Stanewich and his wife have three children: ages 4, 3 and 22 months. He has two other children from a previous marriage.
According to a biography provided by the department, Stanewich served in the Navy for seven years and became a deputy in 1981. He was first assigned to the downtown San Diego Central Jail, where he worked with Roache.
He was assigned to the Encinitas station in 1984 as a patrol deputy and training officer. Between 1987 and last September, he was a traffic deputy. He since had been promoted to detective and worked as an undercover narcotics officer.
In 1989, Stanewich was singled out, along with four other deputies, by the Encinitas City Council for “outstanding service to the community.” In 1987, he shot and injured a man in Solana Beach who was charging at him with a gun.
The last deputy to die was in 1989, when Theodore Beckmann Jr. was killed in an auto accident.
Because of the sordid circumstances surrounding the shooting, no flags will be flown at half staff, no black tape affixed to badges and no uniformed deputies will appear at Stanewich’s funeral, a sheriff’s spokesman, Dan Greenblat, said.

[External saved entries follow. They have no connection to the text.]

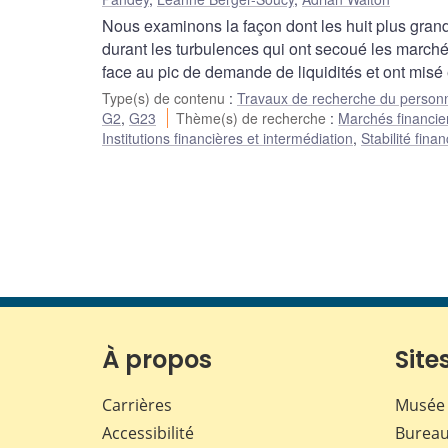
Nous examinons la façon dont les huit plus grand
durant les turbulences qui ont secoué les marché
face au pic de demande de liquidités et ont misé
Type(s) de contenu
:
Travaux de recherche du person
G2
,
G23
Thème(s) de recherche
:
Marchés financier
Institutions financières et intermédiation
,
Stabilité fina
À propos
Sites
Carrières
Musée 
Accessibilité
Bureau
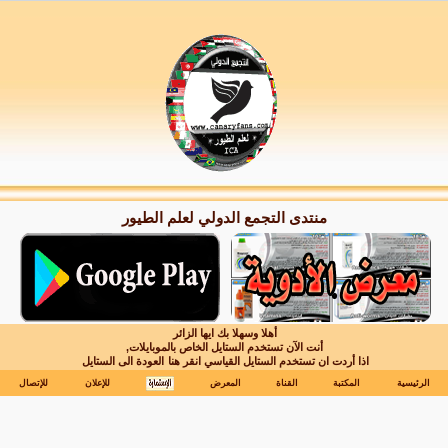
منتدى التجمع الدولي لعلم الطيور
أهلا وسهلا بك ايها الزائر
أنت الآن تستخدم الستايل الخاص بالموبايلات,
اذا أردت ان تستخدم الستايل القياسي انقر هنا
العودة الى الستايل
الرئيسية
المكتبة
القناة
المعرض
للإعلان
للإتصال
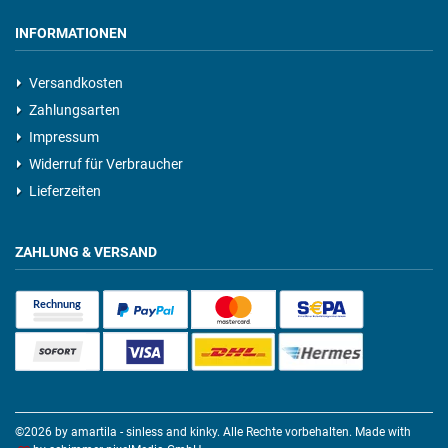
INFORMATIONEN
Versandkosten
Zahlungsarten
Impressum
Widerruf für Verbraucher
Lieferzeiten
ZAHLUNG & VERSAND
©2026 by amartila - sinless and kinky. Alle Rechte vorbehalten. Made with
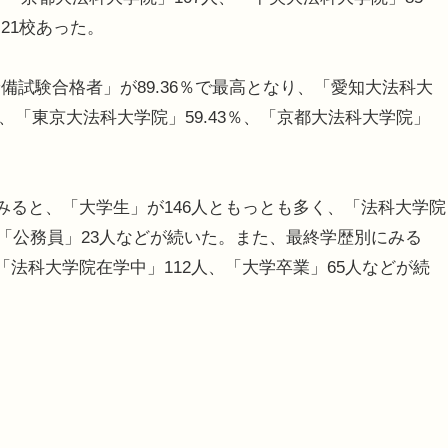
21校あった。
試験合格者」が89.36％で最高となり、「愛知大法科大
9％、「東京大法科大学院」59.43％、「京都大法科大学院」
みると、「大学生」が146人ともっとも多く、「法科大学院
人、「公務員」23人などが続いた。また、最終学歴別にみる
「法科大学院在学中」112人、「大学卒業」65人などが続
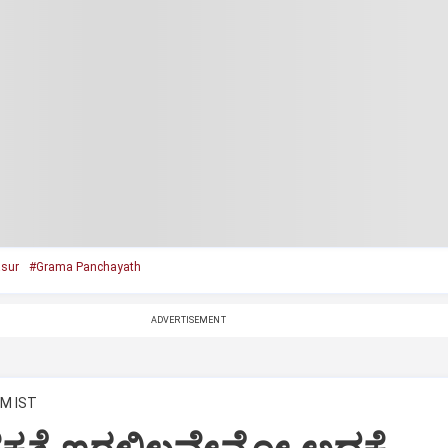
sur
#Grama Panchayath
ADVERTISEMENT
AM IST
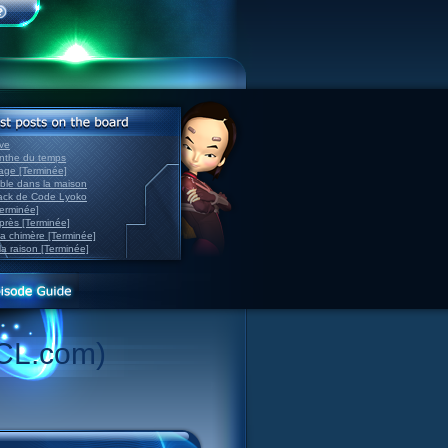
ve
inthe du temps
nage [Terminée]
able dans la maison
back de Code Lyoko
Terminée]
après [Terminée]
sa chimère [Terminée]
la raison [Terminée]
CL.com)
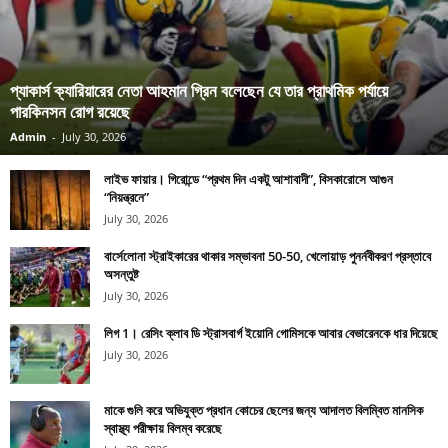
প্যাকার্স ক্যারিয়ারের নেতা আহমান গ্রিন বলেছেন যে তার প্রাথমিক পর্যায়ে
পারকিনসন রোগ রয়েছে
Admin
-
July 30, 2026
লাইভ ফায়ার। গিরোন্ডে “প্রথম দিন একটু আশাবাদী”, বিসকারোসে আগুন
“নিয়ন্ত্রনে”
July 30, 2026
বার্সেলোনা স্ট্রাইকারের থাকার সম্ভাবনা 50-50, খেলোয়াড় পুনর্নবীকরণ প্রস্তাবে
অসন্তুষ্ট
July 30, 2026
লিগ 1। রেসিং ক্লাব ডি স্ট্রাসবার্গ ইয়োনি গোমিসকে আবার বেভারেনকে ধার দিয়েছে
July 30, 2026
মাকে গুলি করে অভিযুক্ত প্রধান কোচের ছেলের জন্য আদালত বিলম্বিত মানসিক
স্বাস্থ্য পরীক্ষায় বিলম্ব করেছে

Steadman is undergoing counseling, department officials said, and will be placed on administrative assignment while an investigation proceeds.
Hired by the department in 1979, Steadman was assigned to the Central Jail and promoted to the Encinitas station in 1981. For four years, he worked as a patrolman until being transferred to the transportation division. He went back to patrol in June, 1987.
“It’s been a tumultuous, heart-wrenching, gut-wrenching day,” Roache said Wednesday night. “I’m numb, and the people in this department are numb. It’s going to take a long time for people to absorb and deal with it.”
Times staff writers Barry M. Horstman, John M. Glionna, Michael Granberry and Jonathan Gaw contributed to this story.